About Wolfgang Laib

About Wolfgan Laib.
Don’t Call the Cleaning Crew. That Yellow Spill Is Art.
Wolfgang Laib’s ‘Pollen From Hazelnut,’ at MoMA
By KEN JOHNSONJAN. 31, 2013

I want to stress certain parts of the anticedently downloaded article I found in the N.Y.T.


Thin and bald, with round-framed glasses, Mr. Laib resembles a Buddhist monk for whom gathering pollen is a form of meditation. Exuding an aura of ethereal goodness and sweetness, he seems a kindred spirit of Gandhi’s and the Dalai Lama’s. Watching him harvesting his material and sifting it onto an indoor floor through a fine sieve is mildly inspirational. We should all be so serenely soulful in our jobs.
Considering the quasi-religious dimension of Mr. Laib’s enterprise, I find myself oscillating between belief and skepticism.

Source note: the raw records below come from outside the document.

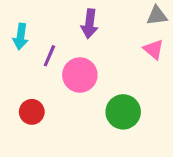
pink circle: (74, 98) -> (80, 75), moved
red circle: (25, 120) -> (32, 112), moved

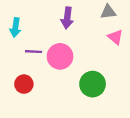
gray triangle: (157, 16) -> (108, 12), moved
purple line: (49, 56) -> (34, 52), moved, turned 70

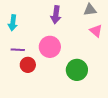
purple line: (34, 52) -> (18, 50), moved
red circle: (24, 84) -> (28, 65), moved

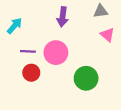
cyan arrow: (13, 23) -> (14, 26), turned -147
purple line: (18, 50) -> (28, 51), moved

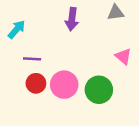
pink triangle: (107, 35) -> (123, 56), moved
pink circle: (56, 53) -> (64, 85), moved

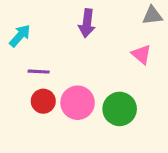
gray triangle: (116, 13) -> (152, 15), moved
pink triangle: (123, 56) -> (141, 54), moved

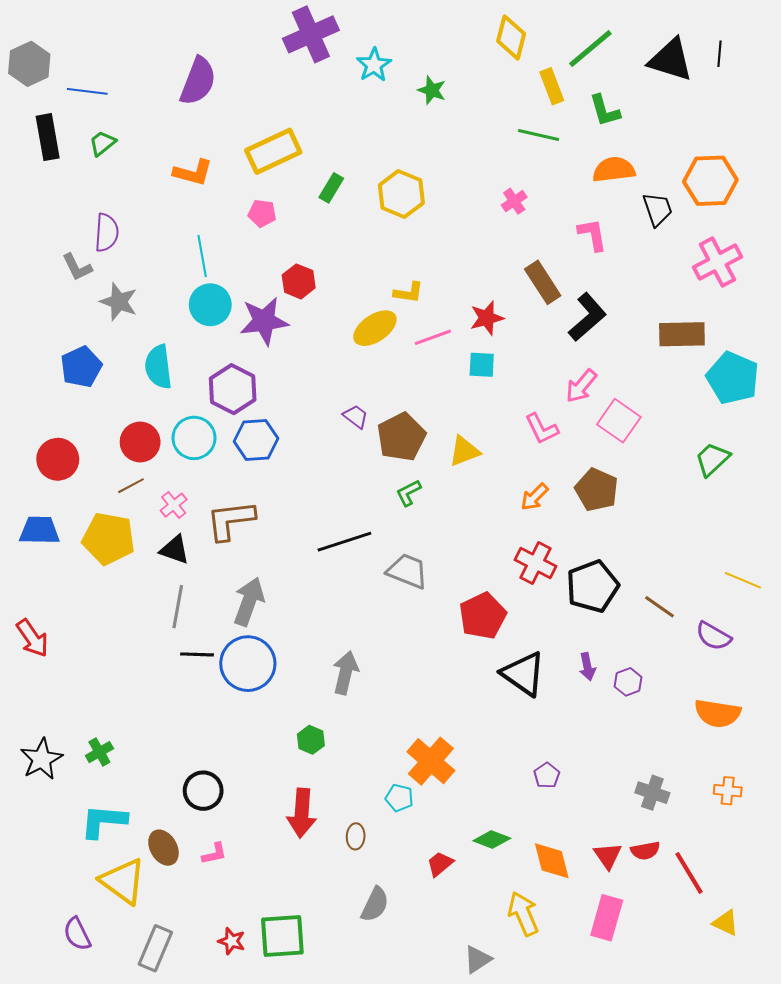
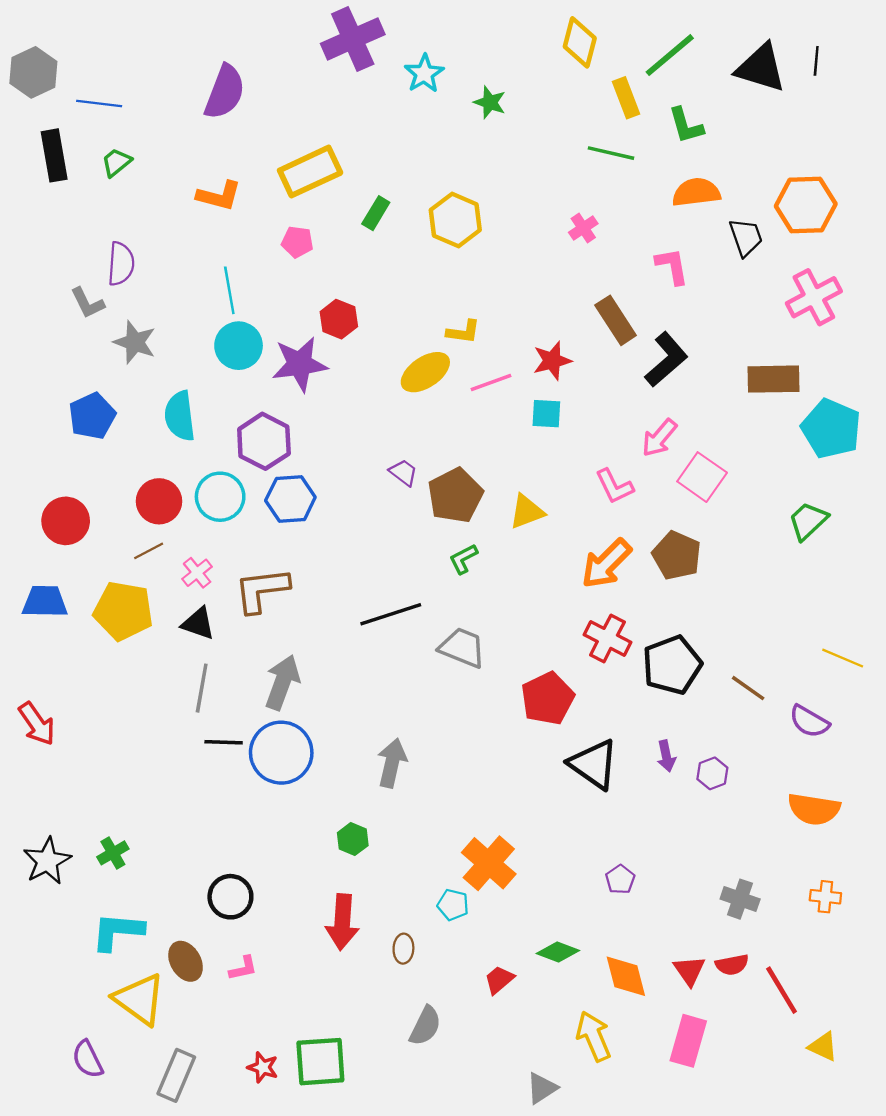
orange arrow: (535, 497) -> (606, 564), size x1.6

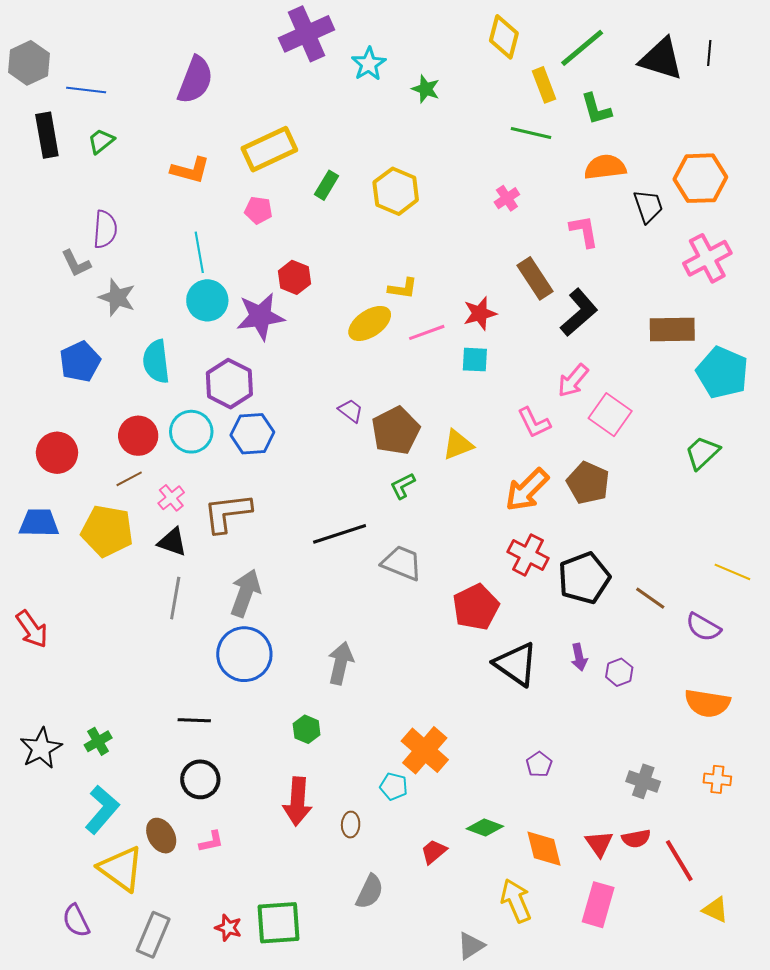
black line: (224, 742) -> (194, 720), moved
cyan L-shape: (118, 931) -> (102, 809), turned 126

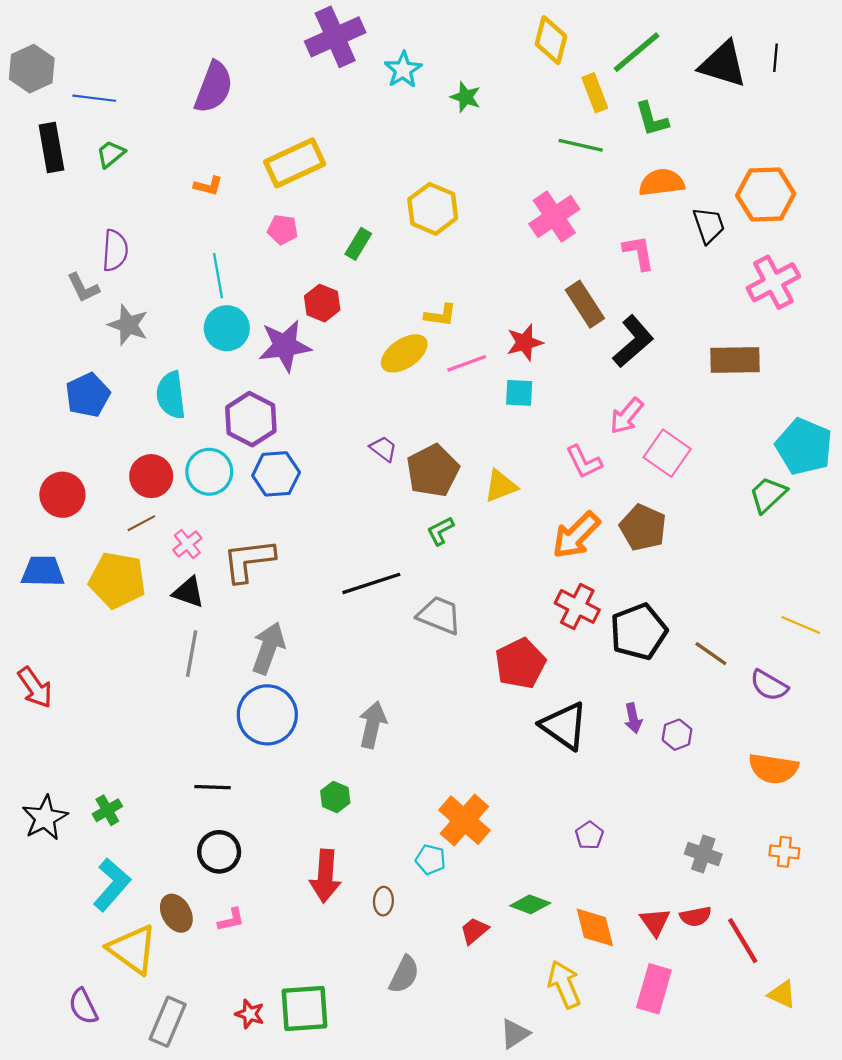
orange L-shape: (190, 170) -> (208, 186), size x0.7
green rectangle: (327, 185) -> (358, 244), moved
pink cross: (507, 198) -> (554, 216), size x1.8
cyan pentagon: (722, 373) -> (804, 447), moved

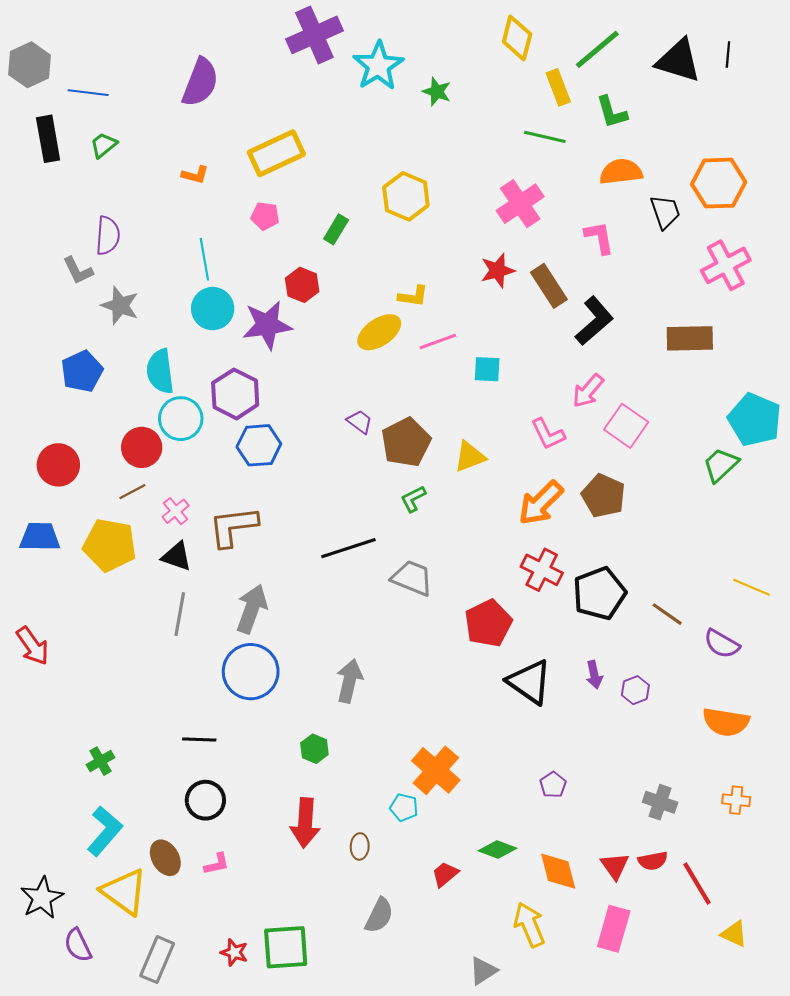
cyan star: (403, 70) -> (378, 66), size x1.4
red star: (525, 342) -> (498, 270), moved
cyan circle: (209, 472) -> (181, 419), moved
black star: (45, 818) -> (42, 898), moved

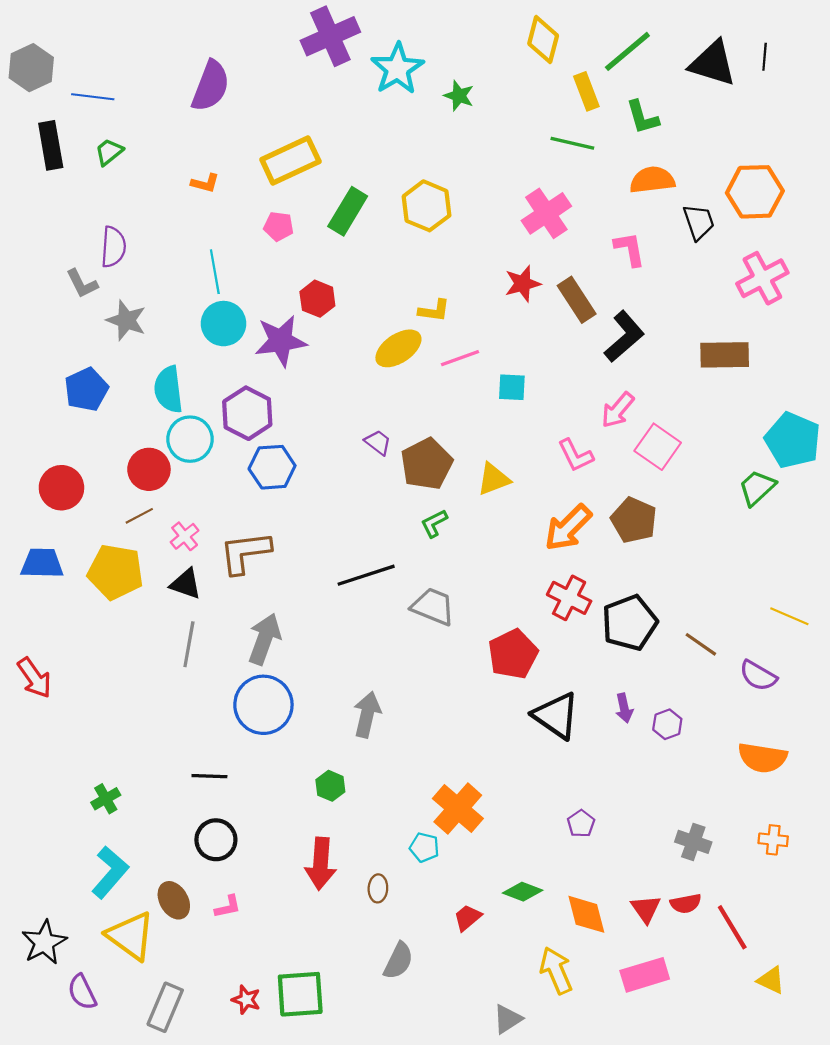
green rectangle: (336, 229) -> (348, 211), moved, size x1.5
pink rectangle: (614, 929) -> (645, 975), turned 57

His pollen fields might have some kind of magical efficacy, spreading gentle, healing vibes for a distressed planet. But a big part of me thinks that Mr. Laib is a canny, professional purveyor of New Age hokum, which he dresses up in suave, Postminimalist style.
He is obviously much indebted to Joseph Beuys, who imbued substances like fat, wax and felt with occult significance and made himself the star of his own cult of personality. Mr. Laib is less overbearing than Beuys was, but despite his seeming modesty, he, too, is a performance artist relying on the power of his own carefully groomed, saintly charisma to incur romantic belief in the otherwise fairly nondescript things he produces.

I do not mean to doubt his sincerity; I am not calling him a charlatan. Nor do I begrudge him his success and his life of pastoral bliss. But I do not like the tendency to sacralize artists and in that way raise whatever they do above earthly questioning. The nadir of that trend came almost three years ago, when Marina Abramovic drew thousands of fans to the MoMA atrium by sitting silently in a chair and allowing people to sit across from her and gaze into her eyes. As if she were the second coming of you know who.

I would not feel so compelled to register a dissent if Mr. Laib’s pollen field were more interesting to look at. Perhaps I should give it more time. If I were to enter into a meditative trance, it might open up to me a whole new mental landscape. But then, so might anything else I beheld in such an altered state.
It could be that such resistance comes from my own failure to live up to the higher spiritual standards of Mr. Laib’s art. Perhaps I am just closed to his sort of enlightenment, to my own disadvantage. Be that as it may, if the artist is more interesting than the art he or she makes, it’s a problem. It is the problem I have with Mr. Laib.